Penyebabnya, lomba punya sesuatu yang sama sekali berbeda. Tekanannya, levelnya, kompetisinya, strateginya, semuanya menuntut lebih, bahkan sejak tahap persiapan mengolah ide.
Karenanya, dulu saya hanya ikut lomba, jika memang punya gagasan relevan dengan topik atau tema lomba. Jika tidak, semenarik apapun hadiahnya, lupakan saja.
Di sisi lain, event lomba di Kompasiana sering menjadi arena yang terlihat menyeramkan, terutama di hari terakhir alias "deadline" lomba. Banyaknya spesialis "deadliners", yang juga merupakan Kompasianers "spesialis lomba" menjadi faktor utama.
Mereka memang bermain dengan strategi dan pengalaman mereka selama ini. Tapi, bagi saya yang bukan seorang "deadliner", berkompetisi dengan lawan seperti ini adalah sebuah mimpi buruk. Rasanya seperti semut melawan gerombolan gajah.
Apalagi, jika ternyata mereka sampai lebih diistimewakan. Misalnya, dengan diberi keleluasaan mengirim materi lomba setelah deadline lewat. Jujur saja, dari sudut pandang kompetitif, ini kurang sehat.
Para "deadliners" ini memang berusaha keras, karena mereka berpacu dengan waktu. Tapi, mereka yang bukan "deadliners" pun juga berusaha, sambil menyesuaikan diri dengan waktu yang tersedia. Jadi, seharusnya "deadliners" atau bukan, semua punya posisi setara.
Jujur saja, ketika para deadliners ini mendominasi, kadang rasanya seperti dikerjai. Jadi, saya lebih suka untuk tak rutin ikut lomba menulis.
Praktis, saya hanya memutuskan ikut, jika ada yang mengajak, topiknya bisa sedikit dieksplorasi, dan lomba tersebut masih jauh dari deadline. Selebihnya, saya hanya meramaikan. Apapun hasilnya, terserah juri.
Saya memilih tak menjadi deadliner, karena saya sadar diri, tubuh saya tidak didesain untuk itu. Menulis dalam kondisi benar-benar siap selalu lebih menyenangkan daripada menulis dengan panik dan cemas.

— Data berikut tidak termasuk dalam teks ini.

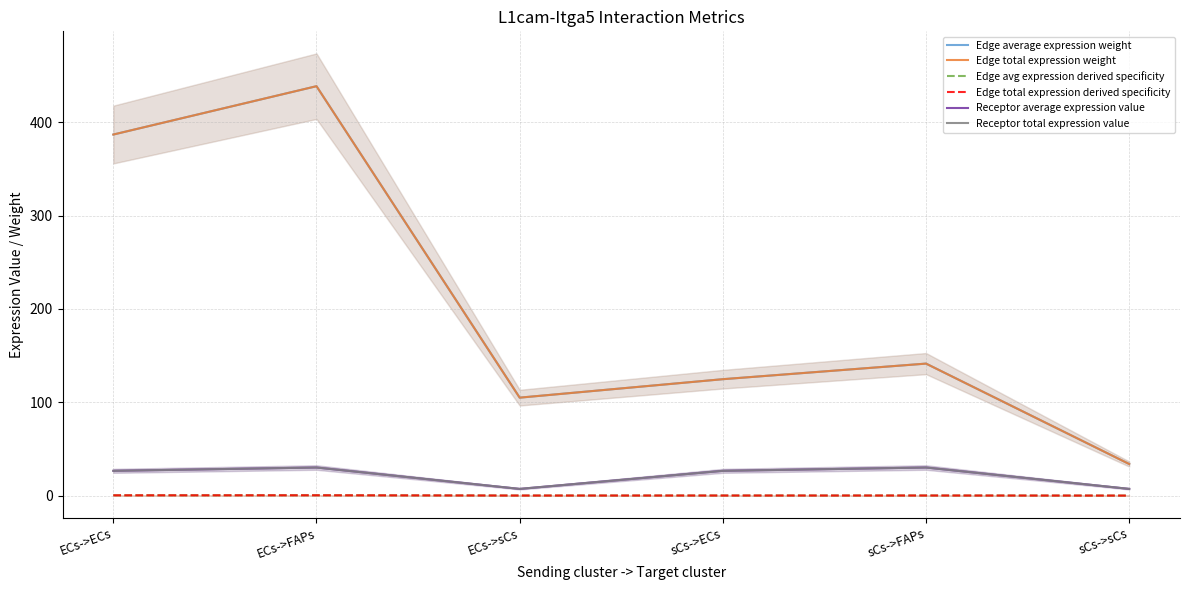

Which series has the largest range (max minus min)?

Edge average expression weight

Sebagai gantinya, saya mencoba untuk memulai di awal, supaya bisa selesai sebelum deadline. Jika ternyata masih ada ide lain yang masih relevan, ide itu juga bisa dituangkan ke dalam tulisan.
Dengan demikian, saat hari deadline datang, seharusnya itu jadi satu momen istirahat nan melegakan, bukan momen menyeramkan. Jika tata tertibnya benar-benar ditegakkan, detik-detik setelah deadline berlalu seharusnya jadi puncak kelegaan.
Baru-baru ini, saya mengikuti sebuah lomba menulis artikel di Kompasiana, yang deadline-nya baru saja tuntas, Minggu (26/9) tengah malam WIB.
Berangkat dari ajakan beberapa senior untuk mencoba lagi, saya memutuskan untuk mencoba, setelah sebelumnya sempat meraih juara ketiga, pada satu lomba menulis artikel dengan topik dari bidang serupa.
Semua itu berhasil "mengompori" saya yang sebelumnya enggan. Pengalaman yang sudah-sudah jadi pertimbangan. Satu-satunya hal yang membuat saya senang (untuk saat ini) dari lomba itu hanyalah bisa memposting artikel berikut gambarnya dengan selamat.
Di sisi lain, lomba menulis artikel yang belakangan saya ikuti, pelan-pelan menjadi semacam "trauma healing" buat saya, khususnya dalam hal lomba dan bersua "deadliners". Mungkin, inilah jalan untuk mendetoksifikasi memori kurang mengenakkan tersebut.
Dalam sebuah kompetisi, deadliners mungkin bukan lawan yang menyenangkan. Tapi, mereka adalah satu alasan utama, mengapa ikut berpartisipasi tanpa adanya target muluk, justru jadi terasa menyenangkan.
Tak ada tekanan atau harapan terlalu besar, tapi ada ruang cukup untuk lebih berkembang. Dengan demikian, apapun hasil akhirnya, ada kemajuan lain yang bisa jadi sangat berharga ke depannya.